**ФРАГМЕНТ ТЕКСТА**

Однако, в отличие от поэзии скальдов, трубадуры не воспевали правителей, и не проклинали их. Они навсегда вошли в историю, как певцы «fin amor», «истинной любви», любви изысканной, куртуазной. Достаточно быстро вокруг этого понятия сложился канон тематики поэзии, её отрицательных модусов и позитивных. «Прекрасная дама» трубадуровой лирики была сеньором сердца и души, некоторые поэты слегка кощунственно уподобляли Её Богоматери, и ставили Её в ранг божественности. Истинная любовь не должна быть ответной, как писал трубадур Арнаут де Марейль, иначе она потеряет свою значимость. Это не чувственность – чувственность это «fal’s amor» — это любовь к Благодати и Совершенству, которую нельзя было марать плотским союзом, эдакая персонификация любви к Богу и будущей жизни в Раю, косвенно, возможно, отображение катарского идеала отвержения плоти и возвышения духовного. С другой стороны, певучая и текучая форма провансальских кансон могла служить проявлением индивидуального начала, попыткой противопоставить себя прошлому.

Однако филолог Мейлах посвящает свою работу даже не социальной и культурной истории трубадуровой лирики, он желает заполнить полупустую нишу знания лингвистического, поскольку даже до сих пор на русском языке нет даже грамматики «ok», что уж говорить о поэтике языка, который, как мы можем убедится на примере Маркабрю, весьма интересен. Дело в том, что в рамках этого языка, «койнэ», как его условно называет Мейлах, содержится высокая степень рефлексии, которая позволила построить своего рода универсальное, наддиалектное наречие, в своих рамках обнимающее все вариации старопровансальского. За опорную точку он берёт творчество одного из первых поэтов, графа Пуату Гильома IX, создававшего свои стихи в начале XII в., и, по мнению автора, он предвосхитил многие элементы поэтики, которые позже сложились в канон лирики, в частности – системы опорных понятий, о которых мы говорили раньше.

Мысль Мейлаха понятна: опорные точки-термины, такие как «fin amor» и «fal’s amor» (ложная любовь, любовь плотская) и иные, связанные с ними, имели определяющие весь дух стиха положительные и отрицательные коннотации, которые являлись центром всей его поэтической конструкции. И использование поэтических форм, завязанных на эти термины, имело в себе едва ли не ритуальную нагрузку, хотя и не в таком жестком смысле, как в случае со скальдическим «кённингом». Поэтика строилась на антитезах, не только «fin amor» и «fal’s amor», но и «joi» (радость) и «enoi» (скука), «jovens» (молодость) и «vielheza» (старость), «solatz» (утеха) и «laideza» (безобразие). Эти понятия выражали конкретное настроение, конкретное явление в сознании и поведении, и порою поэтические конструкции, которые образовывались вокруг них, просто вставлялись в текст вне его смысла, просто для создания настроения или ритмического дополнения. Куртуазный словарь ограничен, это верно, но каждому из выделенных трубадурами понятий свойственно богатое семантическое содержание, которое от стиха к стиху подвергалось всё новому толкованию и интерпретации. «Переплетение слов» быстро стало искусством, и в течении считанных десятилетий сложились поэтические стили, которые множились при вплетении в них новых элементов, и это привело к складыванию определённых канонов поэтического мастерства. Однако стиль означал Вове не только заскорузлость и однообразие, но ещё и упорядоченность и гармоничность. Стили и термины являются лишь «архизначениями», которые могут обыгрываться.

Сохранённые записи:
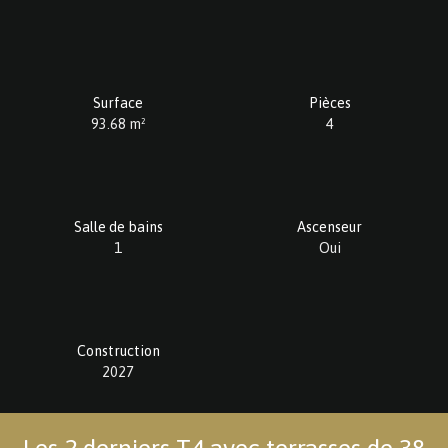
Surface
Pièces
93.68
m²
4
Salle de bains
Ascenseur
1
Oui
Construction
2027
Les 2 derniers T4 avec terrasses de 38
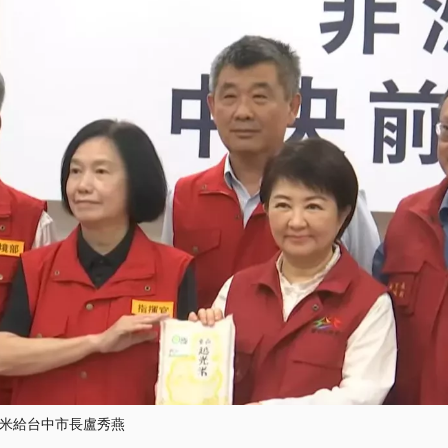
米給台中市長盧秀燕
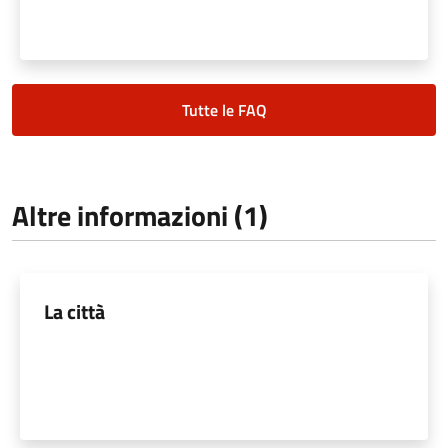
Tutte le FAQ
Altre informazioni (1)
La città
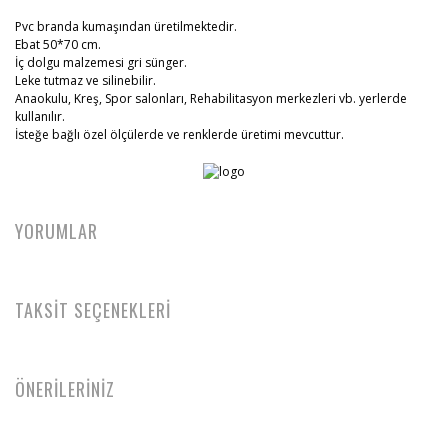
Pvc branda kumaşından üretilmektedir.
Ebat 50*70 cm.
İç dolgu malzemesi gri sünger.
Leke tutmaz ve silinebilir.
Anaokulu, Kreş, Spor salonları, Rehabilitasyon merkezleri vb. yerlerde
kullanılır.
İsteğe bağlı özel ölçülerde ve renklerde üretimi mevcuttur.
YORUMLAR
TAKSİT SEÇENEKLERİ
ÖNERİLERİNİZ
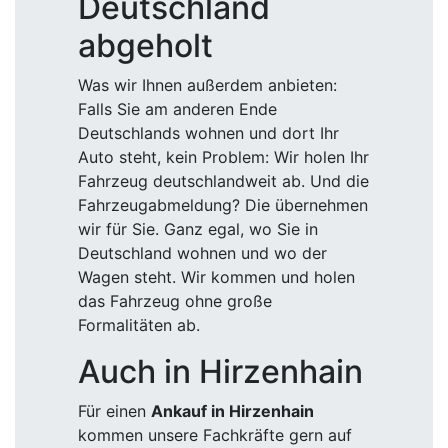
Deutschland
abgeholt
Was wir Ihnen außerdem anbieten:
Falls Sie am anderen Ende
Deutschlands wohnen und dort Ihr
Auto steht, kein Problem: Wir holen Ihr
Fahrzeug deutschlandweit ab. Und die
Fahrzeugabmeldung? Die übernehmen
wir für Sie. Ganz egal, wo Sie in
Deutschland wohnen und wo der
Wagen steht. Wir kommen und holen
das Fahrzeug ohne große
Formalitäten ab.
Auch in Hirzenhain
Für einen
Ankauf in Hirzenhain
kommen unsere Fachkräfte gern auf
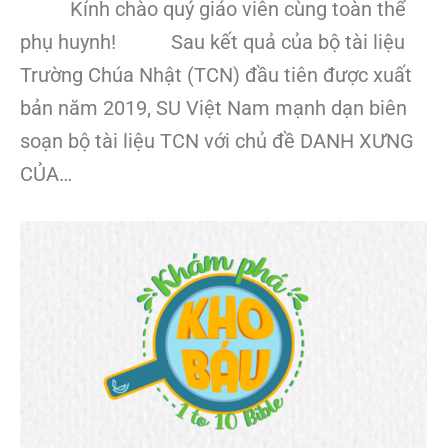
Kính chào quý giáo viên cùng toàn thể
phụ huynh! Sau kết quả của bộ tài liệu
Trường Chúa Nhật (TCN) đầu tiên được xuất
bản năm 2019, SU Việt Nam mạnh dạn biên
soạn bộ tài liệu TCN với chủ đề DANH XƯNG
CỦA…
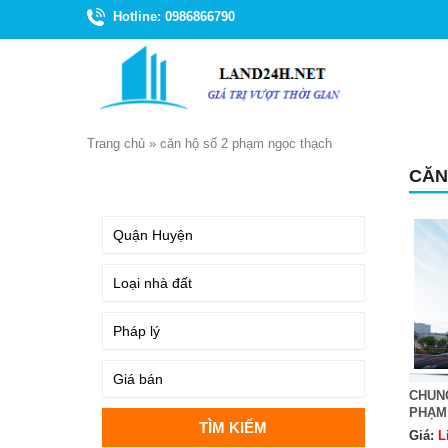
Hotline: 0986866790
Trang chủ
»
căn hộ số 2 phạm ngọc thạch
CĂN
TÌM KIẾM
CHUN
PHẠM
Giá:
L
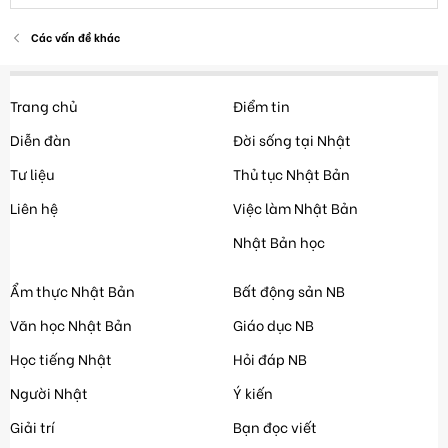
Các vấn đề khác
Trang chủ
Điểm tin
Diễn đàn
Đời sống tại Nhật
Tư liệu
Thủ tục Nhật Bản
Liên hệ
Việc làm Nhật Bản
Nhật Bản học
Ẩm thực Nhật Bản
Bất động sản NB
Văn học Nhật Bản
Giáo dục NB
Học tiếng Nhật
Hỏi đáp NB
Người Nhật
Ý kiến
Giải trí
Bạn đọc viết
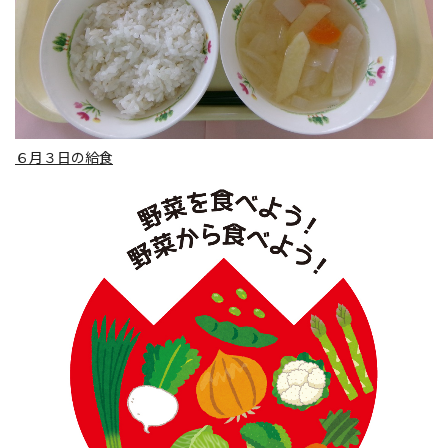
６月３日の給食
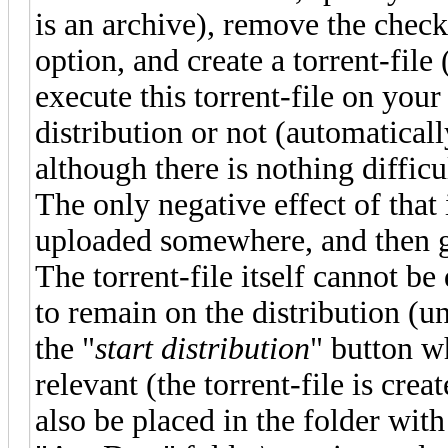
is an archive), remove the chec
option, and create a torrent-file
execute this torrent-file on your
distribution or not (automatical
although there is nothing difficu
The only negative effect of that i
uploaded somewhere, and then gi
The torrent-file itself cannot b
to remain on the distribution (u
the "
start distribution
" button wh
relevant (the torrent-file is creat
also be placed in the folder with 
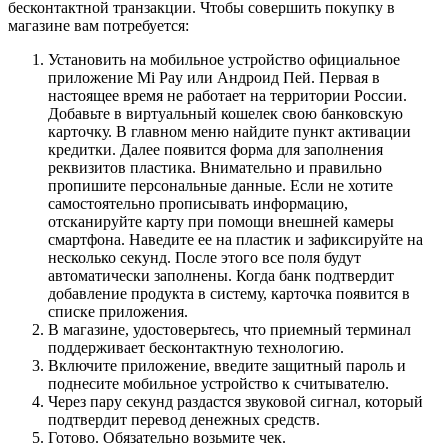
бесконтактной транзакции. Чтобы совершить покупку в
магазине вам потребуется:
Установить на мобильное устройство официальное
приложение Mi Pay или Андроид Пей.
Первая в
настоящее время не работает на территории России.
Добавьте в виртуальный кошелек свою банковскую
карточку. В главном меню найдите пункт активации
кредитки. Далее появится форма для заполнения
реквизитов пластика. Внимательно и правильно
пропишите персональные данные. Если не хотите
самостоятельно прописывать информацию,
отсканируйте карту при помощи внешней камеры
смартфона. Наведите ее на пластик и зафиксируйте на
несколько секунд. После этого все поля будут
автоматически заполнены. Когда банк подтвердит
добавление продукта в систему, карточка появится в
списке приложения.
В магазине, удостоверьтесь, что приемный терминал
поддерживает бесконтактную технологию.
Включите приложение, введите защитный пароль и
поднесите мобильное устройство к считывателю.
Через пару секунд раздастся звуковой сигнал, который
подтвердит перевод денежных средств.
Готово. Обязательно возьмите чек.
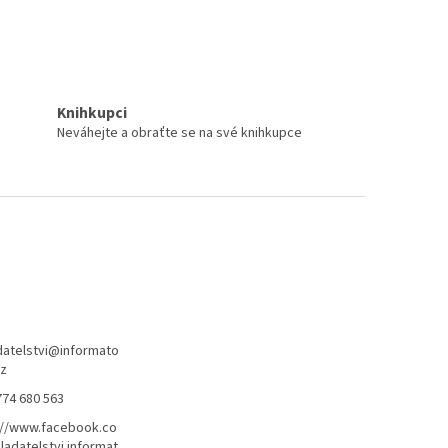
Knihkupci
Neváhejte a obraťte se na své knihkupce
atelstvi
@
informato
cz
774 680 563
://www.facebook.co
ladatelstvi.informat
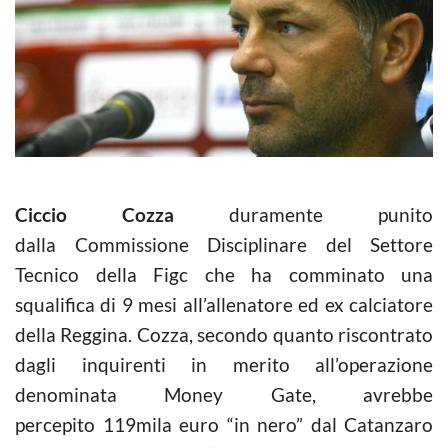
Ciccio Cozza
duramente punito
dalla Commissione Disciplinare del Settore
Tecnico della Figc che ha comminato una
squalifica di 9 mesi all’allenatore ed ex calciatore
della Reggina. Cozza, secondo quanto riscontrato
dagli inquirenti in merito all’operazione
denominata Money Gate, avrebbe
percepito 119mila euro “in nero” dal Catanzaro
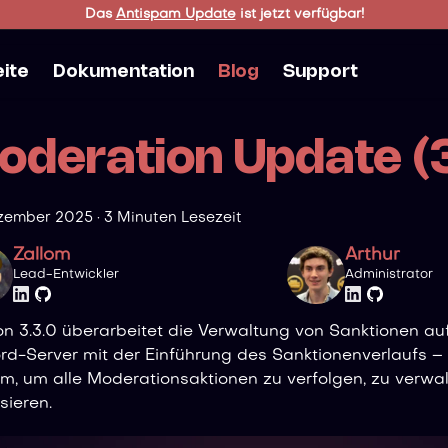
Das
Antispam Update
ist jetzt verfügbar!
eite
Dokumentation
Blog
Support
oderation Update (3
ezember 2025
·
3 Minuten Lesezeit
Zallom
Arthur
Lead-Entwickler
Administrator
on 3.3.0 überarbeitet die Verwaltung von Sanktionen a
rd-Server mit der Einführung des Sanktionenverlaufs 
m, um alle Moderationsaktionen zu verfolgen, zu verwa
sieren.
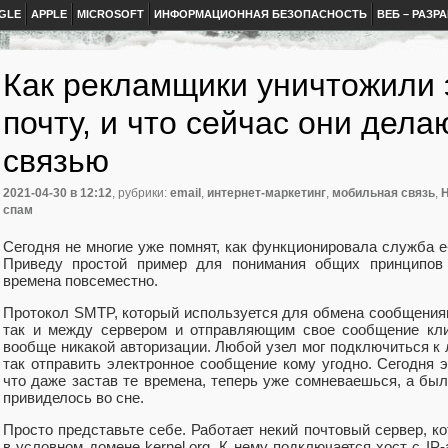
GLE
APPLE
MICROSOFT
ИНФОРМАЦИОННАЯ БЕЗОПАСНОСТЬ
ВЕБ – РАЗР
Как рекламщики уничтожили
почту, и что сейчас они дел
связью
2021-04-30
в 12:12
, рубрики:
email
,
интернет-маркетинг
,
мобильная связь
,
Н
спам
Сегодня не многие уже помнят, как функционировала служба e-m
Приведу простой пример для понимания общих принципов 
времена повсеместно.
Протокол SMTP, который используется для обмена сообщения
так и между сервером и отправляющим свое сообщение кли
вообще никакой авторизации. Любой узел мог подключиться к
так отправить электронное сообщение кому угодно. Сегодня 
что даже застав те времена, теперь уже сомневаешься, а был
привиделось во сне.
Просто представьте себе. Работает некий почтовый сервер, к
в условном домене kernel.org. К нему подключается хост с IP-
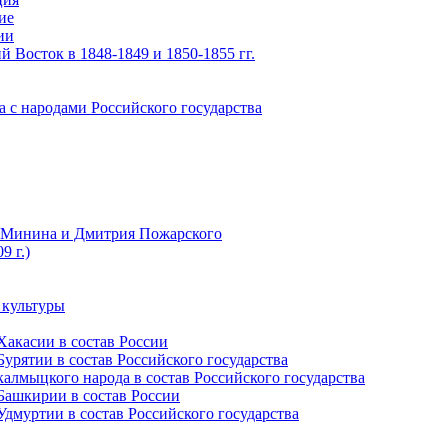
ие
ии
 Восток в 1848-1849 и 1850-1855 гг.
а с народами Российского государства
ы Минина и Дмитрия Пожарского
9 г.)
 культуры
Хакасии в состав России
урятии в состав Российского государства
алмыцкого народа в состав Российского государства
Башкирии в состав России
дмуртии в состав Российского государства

**ЗАДАЧИ ДЛЯ РЕШЕНИЯ**
1) Выпишите дословно отрывок из текста о лирике трубадуров начиная со слов «Однако филолог Мейлах» и заканчивая словами «мы говорили раньше.» включительно.
2) Перепишите в виде JSON-списка строк часть перечня с его начала до строки со словами «kommen unsere Fachkräfte gern auf» включительно, по одной строке списка на каждую строку и без пустых строк. Изображения в ответ не включайте.
Текст о лирике трубадуров и перечень взяты из разных источников.

**ВЫПОЛНЕННОЕ ЗАДАНИЕ**
1)
Однако филолог Мейлах посвящает свою работу даже не социальной и культурной истории трубадуровой лирики, он желает заполнить полупустую нишу знания лингвистического, поскольку даже до сих пор на русском языке нет даже грамматики «ok», что уж говорить о поэтике языка, который, как мы можем убедится на примере Маркабрю, весьма интересен. Дело в том, что в рамках этого языка, «койнэ», как его условно называет Мейлах, содержится высокая степень рефлексии, которая позволила построить своего рода универсальное, наддиалектное наречие, в своих рамках обнимающее все вариации старопровансальского. За опорную точку он берёт творчество одного из первых поэтов, графа Пуату Гильома IX, создававшего свои стихи в начале XII в., и, по мнению автора, он предвосхитил многие элементы поэтики, которые позже сложились в канон лирики, в частности – системы опорных понятий, о которых мы говорили раньше.

2)
[
  "Surface",
  "Pièces",
  "93.68",
  "m²",
  "4",
  "Salle de bains",
  "Ascenseur",
  "1",
  "Oui",
  "Construction",
  "2027",
  "Les 2 derniers T4 avec terrasses de 38",
  "米給台中市長盧秀燕",
  "Tutte le FAQ",
  "Altre informazioni (1)",
  "La città",
  "Pvc branda kumaşından üretilmektedir.",
  "Ebat 50*70 cm.",
  "İç dolgu malzemesi gri sünger.",
  "Leke tutmaz ve silinebilir.",
  "Anaokulu, Kreş, Spor salonları, Rehabilitasyon merkezleri vb. yerlerde",
  "kullanılır.",
  "İsteğe bağlı özel ölçülerde ve renklerde üretimi mevcuttur.",
  "YORUMLAR",
  "TAKSİT SEÇENEKLERİ",
  "ÖNERİLERİNİZ",
  "Deutschland",
  "abgeholt",
  "Was wir Ihnen außerdem anbieten:",
  "Falls Sie am anderen Ende",
  "Deutschlands wohnen und dort Ihr",
  "Auto steht, kein Problem: Wir holen Ihr",
  "Fahrzeug deutschlandweit ab. Und die",
  "Fahrzeugabmeldung? Die übernehmen",
  "wir für Sie. Ganz egal, wo Sie in",
  "Deutschland wohnen und wo der",
  "Wagen steht. Wir kommen und holen",
  "das Fahrzeug ohne große",
  "Formalitäten ab.",
  "Auch in Hirzenhain",
  "Für einen",
  "Ankauf in Hirzenhain",
  "kommen unsere Fachkräfte gern auf"
]